▶ TASK INSTRUCTIONS: Repeat the records below exactly. Omit the pictures.

*** Begin section ***

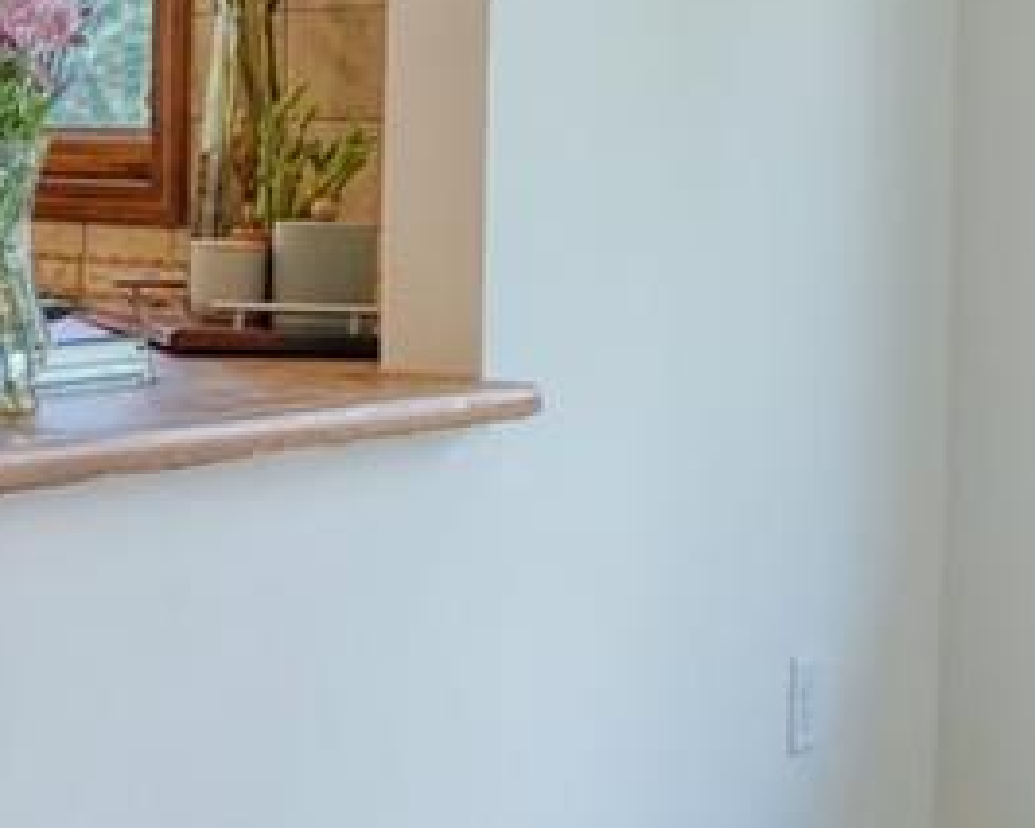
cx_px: -650
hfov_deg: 19.8
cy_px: 179
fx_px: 2421
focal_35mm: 79
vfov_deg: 19.3
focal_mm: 14
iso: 800
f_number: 7.1
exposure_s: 1/50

*** End section ***

▶ THE ANSWER:
cx_px: -650
hfov_deg: 19.8
cy_px: 179
fx_px: 2421
focal_35mm: 79
vfov_deg: 19.3
focal_mm: 14
iso: 800
f_number: 7.1
exposure_s: 1/50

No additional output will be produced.